Nathaniel Wyeth, an engineer who spent his career with DuPont, invented the plastic soda bottle. That’s the bottle—patented in 1973—whose manufacture requires 1.5 million barrels of oil annually and has only a one-in-five chance of ever being recycled.

During his career, Wyeth invented or was the co-inventor of 25 products and processes in plastics, textile fibers, electronics and mechanical systems. In 1986, he was elected to the Plastics Hall of Fame. He also was a fellow of the American Society of Mechanical Engineers.

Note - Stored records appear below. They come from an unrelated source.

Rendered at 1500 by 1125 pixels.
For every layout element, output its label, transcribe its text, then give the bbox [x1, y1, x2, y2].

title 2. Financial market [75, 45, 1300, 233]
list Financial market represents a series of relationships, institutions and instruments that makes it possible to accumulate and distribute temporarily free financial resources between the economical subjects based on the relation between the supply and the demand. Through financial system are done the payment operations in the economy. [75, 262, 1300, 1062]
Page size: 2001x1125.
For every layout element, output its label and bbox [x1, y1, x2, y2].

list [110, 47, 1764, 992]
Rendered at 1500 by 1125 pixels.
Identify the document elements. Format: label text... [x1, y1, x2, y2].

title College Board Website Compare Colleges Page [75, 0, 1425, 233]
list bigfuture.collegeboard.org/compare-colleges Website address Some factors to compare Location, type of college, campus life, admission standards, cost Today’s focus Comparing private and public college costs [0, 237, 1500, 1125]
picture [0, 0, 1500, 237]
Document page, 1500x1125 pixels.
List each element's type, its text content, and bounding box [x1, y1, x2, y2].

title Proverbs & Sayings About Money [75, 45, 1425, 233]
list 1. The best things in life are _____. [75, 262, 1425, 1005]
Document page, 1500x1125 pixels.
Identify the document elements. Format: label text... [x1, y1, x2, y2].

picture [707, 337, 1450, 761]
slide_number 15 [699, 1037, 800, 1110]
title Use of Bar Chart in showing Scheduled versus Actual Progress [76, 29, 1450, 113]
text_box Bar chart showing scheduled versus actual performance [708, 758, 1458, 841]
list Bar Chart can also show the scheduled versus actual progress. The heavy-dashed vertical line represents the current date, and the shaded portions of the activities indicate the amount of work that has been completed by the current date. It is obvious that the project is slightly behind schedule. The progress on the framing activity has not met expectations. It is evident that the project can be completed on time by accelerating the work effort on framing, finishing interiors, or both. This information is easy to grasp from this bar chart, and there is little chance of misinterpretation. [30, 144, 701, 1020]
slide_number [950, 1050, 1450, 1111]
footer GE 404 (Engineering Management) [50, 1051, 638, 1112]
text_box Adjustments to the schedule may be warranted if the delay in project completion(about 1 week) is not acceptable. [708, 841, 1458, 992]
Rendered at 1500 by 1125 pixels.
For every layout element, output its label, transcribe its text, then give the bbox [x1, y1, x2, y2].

“Very seldom do [ideas] come out of nowhere,” Wyeth told Kenneth A. Brown, author of Inventors at Work, in the 1980s. “It’s usually a culmination of one thought after another that leads to a solution and a complete understanding of the problem.”

“Complete” in his eyes, perhaps.

The third child of Carolyn and Newell Convers (N.C.) Wyeth, Nathaniel was initially named for his father. But the boy’s parents went to court before he reached age 5 and had his name legally changed.

It was their habit to put toddler Nat out on a sunny, enclosed porch in a baby carriage for his daily nap. But his hands were always greasy when they got him up. “One day, they kept an eye on me,” Wyeth said later. “Then, they noticed me lean over the side of the coach, reach down and move the wheels with my hands.”

By turning the wheels, the little boy made the coach move from one end of the porch to the other. Back and forth, over and over, and dirtying his hands in the process.

“I don’t know why we should encumber this boy with an artist’s name when he’s undoubtedly going to be an engineer,” said his father. “Look at his understanding of those wheels and the way he’s moving that coach!”

So, Newell Convers Wyeth Jr. became Nathaniel Convers Wyeth, a name he shared with an uncle who was an engineer.

Throughout his life, Wyeth dismissed the notion—posed repeatedly—that his father might have been disappointed that he didn’t paint. “The only thing he insisted on was that whatever we did, we should do it with all our hearts, with all our might,” he said.

And he did. As a boy, Wyeth cannibalized “I don’t know how many” alarm clocks for parts to build model speedboats. He used an airplane propeller to drive a pontoon boat. And he built a “sea sled”—6 feet long, with a curved bow and an outboard motor—so fast the Wyeths dubbed it Ex-Lax. When the Wyeths sailed to Monhegan Island during their Maine summers, Nat went along in Ex-Lax, doing circles around the family’s larger, slower powerboat. “The local paper,” said Wyeth, “wrote that I had taken Ex-Lax and gone to Monhegan,” a description which confused or offended some readers. “It sounded terrible.”